Given that the center of mass is the same no matter what it's orientation on the surface and the coin appears to be a fair coin, I believe each orientation is equally likely. Therefore, p(H) = p(T) = p(E) = 1/3 = n(s)/N; where n(s) is the number of ways to succeed (heads, tails, edges) and N is the total number of possible outcomes (three possibilities) per trial.

A trial is simply a jump (change in velocity, orientation, energy) due to supposed energy source that causes Brownian motion. Because you specified Brownian motion (which is stochastic), the sum of velocities for all fair coins over time would be zero. This implies that all possible outcomes of velocity and momentum are equally likely and cancel each other out. This is consistent with the equally likely orientations.

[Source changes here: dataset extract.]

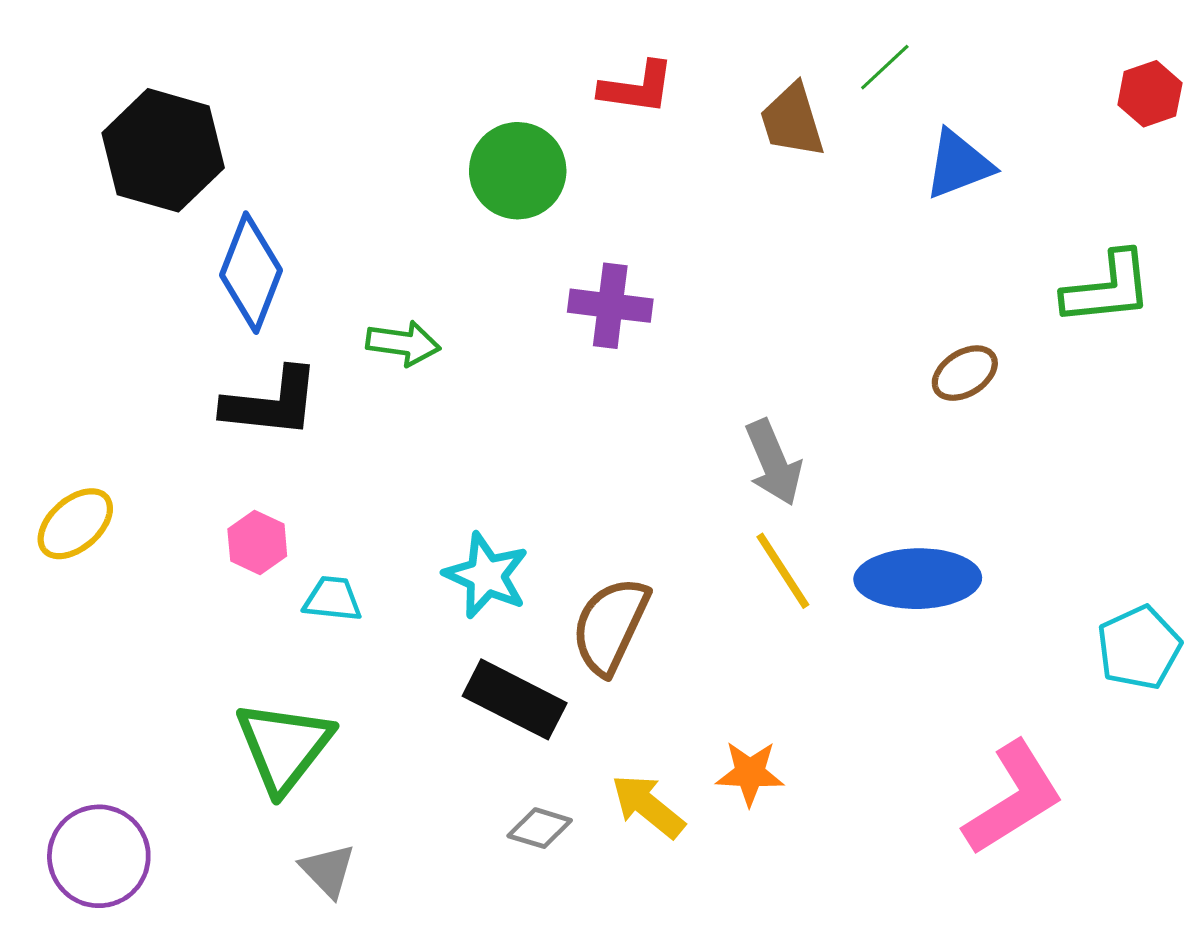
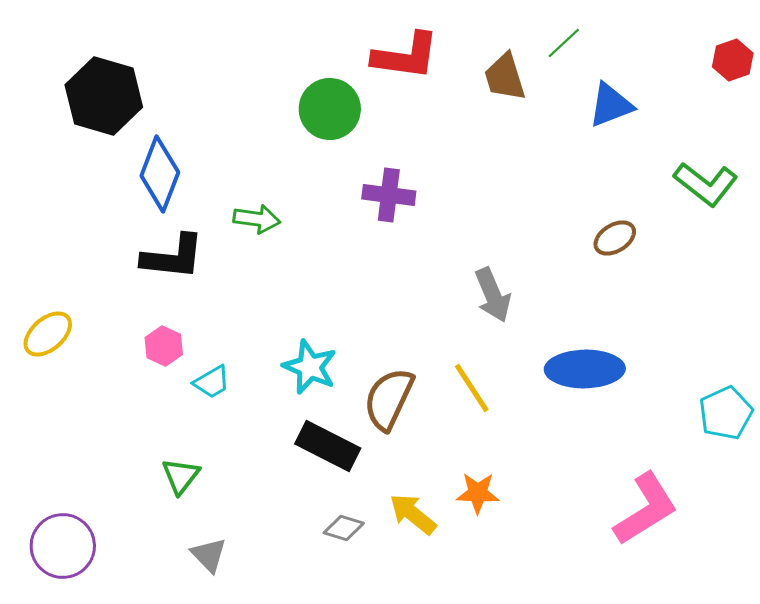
red L-shape: (637, 88) -> (406, 56), size x1.4
green L-shape: (1108, 288) -> (706, 184), turned 44
yellow line: (783, 571) -> (472, 388), moved
cyan trapezoid: (333, 599) -> (212, 382), turned 144
green triangle: (284, 746) -> (181, 476), size x0.6

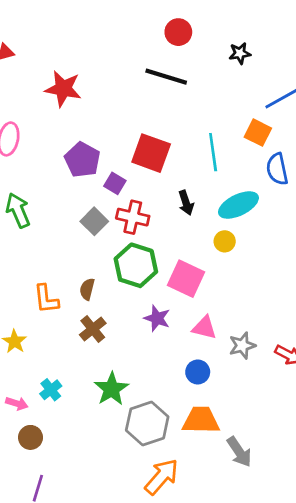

(OH...just thought of something...do mean the forcing function for the motion stems from the surface energy? In which case, the coins would abosorb more energy through their larger side areas than through the narrow surface contact areas of their edges. In which case, the coins on their sides would be more likely to jump than the ones on their edges. Consequently, the coins on their edges would spend more time there than their counterparts lying on their sides. Therefore Te > Th or Tt. Sorry, but I think you need more specification in your assumptions.)

By the way, I don't believe the Boltzmann equation applies here. Check this out:

"It corresponds to the most probable speed distribution in a collisionally-dominated system consisting of a large number of non-interacting particles in which quantum effects are negligible. " [See source.]

But, again, are these coins close enough to collide? More info is still required to model this problem.

2007-03-01 05:49:17 · answer #3 · answered by oldprof 7 · 0 0

i like mahogany. it fairly is one in all those especially timber. Are wands made up of it? different sensible i think of i might have one made up of willow. and that i think of that my wand's center may well be something like Dragon Heartstrings. I in basic terms like dragons.